Extracted page text data
§ §

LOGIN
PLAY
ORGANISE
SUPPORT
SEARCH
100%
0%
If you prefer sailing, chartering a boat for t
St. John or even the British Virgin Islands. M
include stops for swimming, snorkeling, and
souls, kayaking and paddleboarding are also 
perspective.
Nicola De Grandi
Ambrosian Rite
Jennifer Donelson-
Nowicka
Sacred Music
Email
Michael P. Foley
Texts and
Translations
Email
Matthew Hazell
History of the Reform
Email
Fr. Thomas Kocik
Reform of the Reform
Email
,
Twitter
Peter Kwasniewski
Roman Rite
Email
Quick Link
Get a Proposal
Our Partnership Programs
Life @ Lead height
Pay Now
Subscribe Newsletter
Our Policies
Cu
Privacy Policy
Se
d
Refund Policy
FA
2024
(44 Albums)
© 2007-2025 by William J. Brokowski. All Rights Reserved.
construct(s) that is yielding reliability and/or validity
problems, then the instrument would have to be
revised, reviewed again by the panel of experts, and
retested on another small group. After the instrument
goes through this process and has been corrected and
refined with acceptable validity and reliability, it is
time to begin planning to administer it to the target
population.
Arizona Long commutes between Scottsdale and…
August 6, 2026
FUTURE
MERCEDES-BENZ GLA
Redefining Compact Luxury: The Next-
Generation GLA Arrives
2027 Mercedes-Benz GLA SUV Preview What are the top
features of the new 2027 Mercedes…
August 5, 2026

§ §

> _WORK TASK_
Once you find the line with "Reform of the Reform" in the entries above, output it and each line after it up to and including the line with "retested on another", and nothing else.

> _SOLUTION BELOW_
Reform of the Reform
Email
,
Twitter
Peter Kwasniewski
Roman Rite
Email
Quick Link
Get a Proposal
Our Partnership Programs
Life @ Lead height
Pay Now
Subscribe Newsletter
Our Policies
Cu
Privacy Policy
Se
d
Refund Policy
FA
2024
(44 Albums)
© 2007-2025 by William J. Brokowski. All Rights Reserved.
construct(s) that is yielding reliability and/or validity
problems, then the instrument would have to be
revised, reviewed again by the panel of experts, and
retested on another small group. After the instrument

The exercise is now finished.